Задание — Кому, по отрывку о Петре и Нарве, Петр поручил осмотреть Орешек и Неву?

Отрывок текста —

И такое ужасное отвратительнейшее пугало, столь удивительно искусно кем-то замаскированное в одежки, уж никак ему по размерчику не подходящие, своими животными похотями апокалипсического зверя полностью соответствовало своему предшественнику по самозванству. Ведь известно, что и Лжедмитрий I, как сообщает Костомаров:
«…был слишком падок до женщин и дозволял себе в этом отношении грязные и отвратительные удовольствия» [51, с. 309].
То есть самозванцы своею животною природой и безмерной похотливостью здесь основательно прокалываются, обнаруживая в своей пасти совсем нечеловеческие звериные клыки. Теперь становится понятно, почему Феофан Прокопович объяснил наступление преждевременной кончины Петра «…от безмерного женонеистовства…» [98, с. 66].
Но и стратегическим талантом наш Лжедмитрий III отличался не больше, чем своим «придворным этикетом»:
«…Петр направил свой первый удар на Нарву, но, узнав после поражения своих войск, что стоянка для судов в нарвском рейде не хороша, вследствие дурного илистого дна, поручил сержанту Преображенского полка Василию Кормчину, учившемуся инженерному искусству заграницей, осмотреть Орешек и «возле него», т. е. реку Неву» [136, с. 58].
Вот те раз! Так выходит, что Петр ко всему прочему еще и знать не знал о том, что эта самая Нарва, где Карл столь изрядно настучал ему по зубам, как оказывается, вовсе не была ему нужна!
Но вот он нашел себе в этом вопросе «специалиста». Им оказался сержант-недоучка, который от «илистого дна» переориентировал все пути «преобразователя» в самую гущу комариных болот, откуда лишь попутный ветер с востока и мог вызволить вошедшие в устье Невы иностранные корабли, которые именно поэтому так упорно и не желали пользоваться вроде бы и близко расположенным, исключительно лишь для них и сооруженным односторонним «окном»-воронкой. Сама природа этих мест даже розу ветров сконструировала только на ввоз в нашу страну товаров, а никак не наоборот! И даже соратник Петра по масонству, Карамзин, об этом столь опрометчивом выборе сержанта-недоучки, сообщает, что основание Петербурга: «было бессмертной ошибкой Преобразователя» [136, с. 58].

Данные —
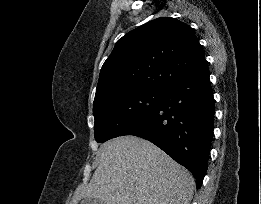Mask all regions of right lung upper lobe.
<instances>
[{
	"mask_svg": "<svg viewBox=\"0 0 261 204\" xmlns=\"http://www.w3.org/2000/svg\"><path fill=\"white\" fill-rule=\"evenodd\" d=\"M205 61L190 26L171 17L154 19L116 42L101 68L94 103L120 90L165 91Z\"/></svg>",
	"mask_w": 261,
	"mask_h": 204,
	"instance_id": "cb5924a9",
	"label": "right lung upper lobe"
}]
</instances>
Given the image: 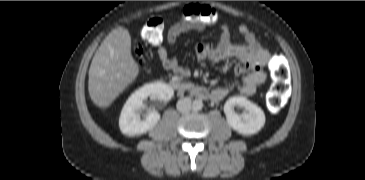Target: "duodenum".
I'll use <instances>...</instances> for the list:
<instances>
[{"instance_id":"obj_1","label":"duodenum","mask_w":365,"mask_h":180,"mask_svg":"<svg viewBox=\"0 0 365 180\" xmlns=\"http://www.w3.org/2000/svg\"><path fill=\"white\" fill-rule=\"evenodd\" d=\"M170 86L179 94L183 93H191L195 96H198L200 98L207 99L209 98L210 94L203 88L199 86H195L192 84H188L179 80L172 81L170 83Z\"/></svg>"}]
</instances>
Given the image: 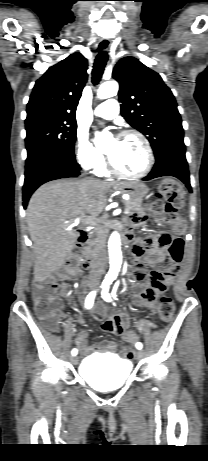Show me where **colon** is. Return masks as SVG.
Segmentation results:
<instances>
[{
  "label": "colon",
  "instance_id": "5ec220e1",
  "mask_svg": "<svg viewBox=\"0 0 208 461\" xmlns=\"http://www.w3.org/2000/svg\"><path fill=\"white\" fill-rule=\"evenodd\" d=\"M181 194L180 185L174 180L166 179L161 182L155 194V201L147 207V210L152 215L163 213L171 219H178ZM57 287L58 284L50 277L33 285L32 299L36 312L50 331H56L58 328L60 300L57 296ZM174 311V300L169 296L162 297L158 306L160 320L165 323L171 322ZM134 345V340H125L124 345L121 346L126 360L134 358V350L130 349Z\"/></svg>",
  "mask_w": 208,
  "mask_h": 461
}]
</instances>
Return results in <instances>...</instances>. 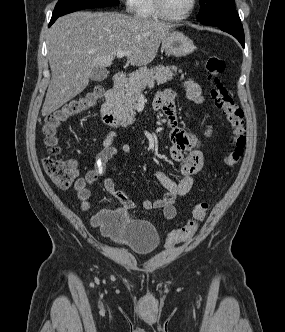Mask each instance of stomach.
<instances>
[{"instance_id": "obj_1", "label": "stomach", "mask_w": 285, "mask_h": 332, "mask_svg": "<svg viewBox=\"0 0 285 332\" xmlns=\"http://www.w3.org/2000/svg\"><path fill=\"white\" fill-rule=\"evenodd\" d=\"M162 48L169 55L176 57L187 56L195 49L193 42L181 32L170 31L162 41Z\"/></svg>"}]
</instances>
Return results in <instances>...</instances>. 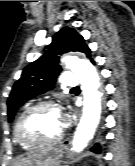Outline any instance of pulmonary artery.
Instances as JSON below:
<instances>
[{"label":"pulmonary artery","instance_id":"pulmonary-artery-1","mask_svg":"<svg viewBox=\"0 0 135 166\" xmlns=\"http://www.w3.org/2000/svg\"><path fill=\"white\" fill-rule=\"evenodd\" d=\"M61 83L65 87H75L78 84V79L71 71H64L61 75Z\"/></svg>","mask_w":135,"mask_h":166}]
</instances>
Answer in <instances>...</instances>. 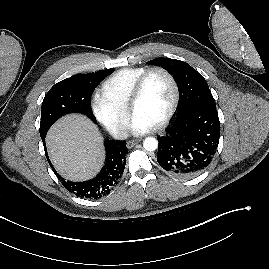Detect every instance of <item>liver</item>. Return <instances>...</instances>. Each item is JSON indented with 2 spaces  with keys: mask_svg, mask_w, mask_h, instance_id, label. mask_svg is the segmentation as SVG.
Listing matches in <instances>:
<instances>
[{
  "mask_svg": "<svg viewBox=\"0 0 269 269\" xmlns=\"http://www.w3.org/2000/svg\"><path fill=\"white\" fill-rule=\"evenodd\" d=\"M57 171L66 179L82 181L100 169L104 151L100 133L87 117L72 114L55 123L46 137Z\"/></svg>",
  "mask_w": 269,
  "mask_h": 269,
  "instance_id": "liver-1",
  "label": "liver"
}]
</instances>
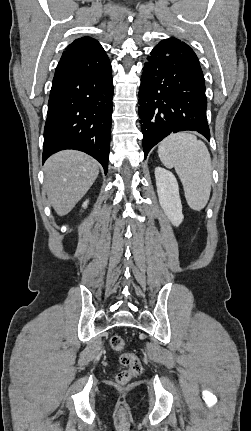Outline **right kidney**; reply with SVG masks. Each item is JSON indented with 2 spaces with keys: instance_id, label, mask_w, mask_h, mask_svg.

Правильный ответ — Сержанту Преображенского полка Василию Кормчину, который учился инженерному искусству за границей.